§ **EXERCISE REQUIREMENTS**: Collect the lines of the entries where "each" shows up.

§ **THE DATA**:
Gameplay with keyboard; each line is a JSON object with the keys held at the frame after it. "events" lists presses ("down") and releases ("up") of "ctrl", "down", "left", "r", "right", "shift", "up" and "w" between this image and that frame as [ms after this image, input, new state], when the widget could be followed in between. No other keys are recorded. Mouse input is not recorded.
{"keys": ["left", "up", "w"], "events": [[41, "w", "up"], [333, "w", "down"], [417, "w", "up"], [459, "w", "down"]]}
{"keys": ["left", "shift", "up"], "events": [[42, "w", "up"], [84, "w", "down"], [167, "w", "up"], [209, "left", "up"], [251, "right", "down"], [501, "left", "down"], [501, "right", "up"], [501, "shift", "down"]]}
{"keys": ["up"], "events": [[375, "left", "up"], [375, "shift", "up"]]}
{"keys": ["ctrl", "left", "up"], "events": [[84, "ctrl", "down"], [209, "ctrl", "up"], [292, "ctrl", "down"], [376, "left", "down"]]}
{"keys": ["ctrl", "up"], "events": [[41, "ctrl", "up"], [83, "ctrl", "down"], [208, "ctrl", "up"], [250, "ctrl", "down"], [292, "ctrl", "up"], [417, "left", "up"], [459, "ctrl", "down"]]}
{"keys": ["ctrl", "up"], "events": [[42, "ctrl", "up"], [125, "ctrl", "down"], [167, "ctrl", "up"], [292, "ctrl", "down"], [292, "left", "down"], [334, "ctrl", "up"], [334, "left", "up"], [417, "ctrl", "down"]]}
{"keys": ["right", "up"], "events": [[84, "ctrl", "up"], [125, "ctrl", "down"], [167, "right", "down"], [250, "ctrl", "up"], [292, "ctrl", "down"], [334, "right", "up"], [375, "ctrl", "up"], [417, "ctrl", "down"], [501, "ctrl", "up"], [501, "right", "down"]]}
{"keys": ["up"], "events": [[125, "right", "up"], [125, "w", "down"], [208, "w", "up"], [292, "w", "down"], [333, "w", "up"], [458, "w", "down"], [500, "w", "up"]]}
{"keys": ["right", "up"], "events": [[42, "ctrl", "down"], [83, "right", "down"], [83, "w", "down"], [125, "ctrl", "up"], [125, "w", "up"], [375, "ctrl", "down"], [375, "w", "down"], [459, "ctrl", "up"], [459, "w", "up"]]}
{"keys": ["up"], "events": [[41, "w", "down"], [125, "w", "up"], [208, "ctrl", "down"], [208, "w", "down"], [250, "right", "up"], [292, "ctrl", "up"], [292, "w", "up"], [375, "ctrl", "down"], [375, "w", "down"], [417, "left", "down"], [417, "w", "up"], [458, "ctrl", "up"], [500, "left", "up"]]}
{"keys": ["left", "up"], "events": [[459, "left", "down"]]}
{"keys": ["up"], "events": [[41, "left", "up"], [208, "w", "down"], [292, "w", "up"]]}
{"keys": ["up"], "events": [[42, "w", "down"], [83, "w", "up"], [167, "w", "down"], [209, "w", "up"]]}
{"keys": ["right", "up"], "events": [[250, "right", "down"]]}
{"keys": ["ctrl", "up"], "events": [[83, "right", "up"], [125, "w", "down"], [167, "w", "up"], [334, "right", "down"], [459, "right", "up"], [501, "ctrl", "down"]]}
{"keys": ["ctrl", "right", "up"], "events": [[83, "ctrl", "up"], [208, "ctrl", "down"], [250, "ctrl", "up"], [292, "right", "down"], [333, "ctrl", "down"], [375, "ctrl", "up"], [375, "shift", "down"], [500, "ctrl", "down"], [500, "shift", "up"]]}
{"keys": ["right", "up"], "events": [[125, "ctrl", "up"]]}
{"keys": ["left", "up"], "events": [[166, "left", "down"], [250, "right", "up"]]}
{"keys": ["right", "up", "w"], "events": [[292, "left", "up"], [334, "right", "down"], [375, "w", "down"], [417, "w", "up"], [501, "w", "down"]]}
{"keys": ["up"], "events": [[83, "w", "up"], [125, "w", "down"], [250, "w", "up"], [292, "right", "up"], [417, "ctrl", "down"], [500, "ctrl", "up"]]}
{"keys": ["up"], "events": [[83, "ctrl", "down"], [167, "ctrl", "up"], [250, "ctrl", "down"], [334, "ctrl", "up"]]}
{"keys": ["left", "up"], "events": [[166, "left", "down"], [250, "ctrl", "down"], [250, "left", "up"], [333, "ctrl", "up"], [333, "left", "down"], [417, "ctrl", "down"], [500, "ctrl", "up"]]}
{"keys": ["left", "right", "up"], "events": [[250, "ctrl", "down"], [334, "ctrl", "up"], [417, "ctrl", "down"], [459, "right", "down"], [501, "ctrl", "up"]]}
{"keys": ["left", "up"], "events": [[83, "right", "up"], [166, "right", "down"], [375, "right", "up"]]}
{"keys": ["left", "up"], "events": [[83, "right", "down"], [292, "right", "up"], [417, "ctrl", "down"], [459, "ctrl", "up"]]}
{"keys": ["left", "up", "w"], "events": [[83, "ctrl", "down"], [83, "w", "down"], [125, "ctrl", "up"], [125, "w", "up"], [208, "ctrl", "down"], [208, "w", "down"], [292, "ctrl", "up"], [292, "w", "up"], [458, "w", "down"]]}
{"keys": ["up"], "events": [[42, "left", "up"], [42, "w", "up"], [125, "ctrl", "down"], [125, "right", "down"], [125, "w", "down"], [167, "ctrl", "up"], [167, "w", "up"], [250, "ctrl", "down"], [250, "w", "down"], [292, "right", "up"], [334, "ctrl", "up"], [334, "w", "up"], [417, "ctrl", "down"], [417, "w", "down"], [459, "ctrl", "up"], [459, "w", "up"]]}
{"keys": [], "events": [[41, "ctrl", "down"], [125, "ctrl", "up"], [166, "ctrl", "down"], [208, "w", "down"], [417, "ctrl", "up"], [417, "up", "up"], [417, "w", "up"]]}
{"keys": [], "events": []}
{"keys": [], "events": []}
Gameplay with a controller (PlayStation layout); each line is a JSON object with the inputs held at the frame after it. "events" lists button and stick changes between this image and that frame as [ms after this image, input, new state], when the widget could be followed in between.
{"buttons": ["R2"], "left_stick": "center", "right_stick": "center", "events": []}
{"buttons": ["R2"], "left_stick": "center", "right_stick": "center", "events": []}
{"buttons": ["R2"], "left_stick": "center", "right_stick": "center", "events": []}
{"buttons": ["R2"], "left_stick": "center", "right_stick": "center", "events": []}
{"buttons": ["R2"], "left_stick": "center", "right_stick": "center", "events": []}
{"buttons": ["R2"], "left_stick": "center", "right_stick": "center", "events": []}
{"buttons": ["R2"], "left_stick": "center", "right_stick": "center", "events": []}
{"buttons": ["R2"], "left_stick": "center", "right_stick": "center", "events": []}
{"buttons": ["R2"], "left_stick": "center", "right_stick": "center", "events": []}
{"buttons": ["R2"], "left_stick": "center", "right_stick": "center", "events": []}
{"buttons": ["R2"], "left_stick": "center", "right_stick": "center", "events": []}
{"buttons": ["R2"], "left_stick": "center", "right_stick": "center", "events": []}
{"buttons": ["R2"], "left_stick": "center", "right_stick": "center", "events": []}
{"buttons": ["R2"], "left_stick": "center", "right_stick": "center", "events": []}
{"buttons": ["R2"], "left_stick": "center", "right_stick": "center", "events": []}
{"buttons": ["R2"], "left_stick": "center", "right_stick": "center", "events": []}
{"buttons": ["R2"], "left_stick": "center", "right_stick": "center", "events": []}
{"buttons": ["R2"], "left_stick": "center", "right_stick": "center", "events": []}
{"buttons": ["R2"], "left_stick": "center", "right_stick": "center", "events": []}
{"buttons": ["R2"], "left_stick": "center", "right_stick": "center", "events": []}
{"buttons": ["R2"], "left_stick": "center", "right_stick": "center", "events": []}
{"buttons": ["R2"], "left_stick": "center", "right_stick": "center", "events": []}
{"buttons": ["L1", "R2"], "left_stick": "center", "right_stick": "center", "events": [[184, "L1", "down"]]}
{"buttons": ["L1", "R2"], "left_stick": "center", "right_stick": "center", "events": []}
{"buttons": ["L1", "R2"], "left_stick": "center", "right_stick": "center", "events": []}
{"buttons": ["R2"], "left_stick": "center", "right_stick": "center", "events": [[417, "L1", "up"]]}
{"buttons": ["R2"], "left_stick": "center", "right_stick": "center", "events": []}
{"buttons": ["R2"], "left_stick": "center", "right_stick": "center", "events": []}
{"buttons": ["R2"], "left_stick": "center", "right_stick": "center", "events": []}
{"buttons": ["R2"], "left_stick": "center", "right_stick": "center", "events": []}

§ **SOLUTION**:
Gameplay with keyboard; each line is a JSON object with the keys held at the frame after it. "events" lists presses ("down") and releases ("up") of "ctrl", "down", "left", "r", "right", "shift", "up" and "w" between this image and that frame as [ms after this image, input, new state], when the widget could be followed in between. No other keys are recorded. Mouse input is not recorded.
Gameplay with a controller (PlayStation layout); each line is a JSON object with the inputs held at the frame after it. "events" lists button and stick changes between this image and that frame as [ms after this image, input, new state], when the widget could be followed in between.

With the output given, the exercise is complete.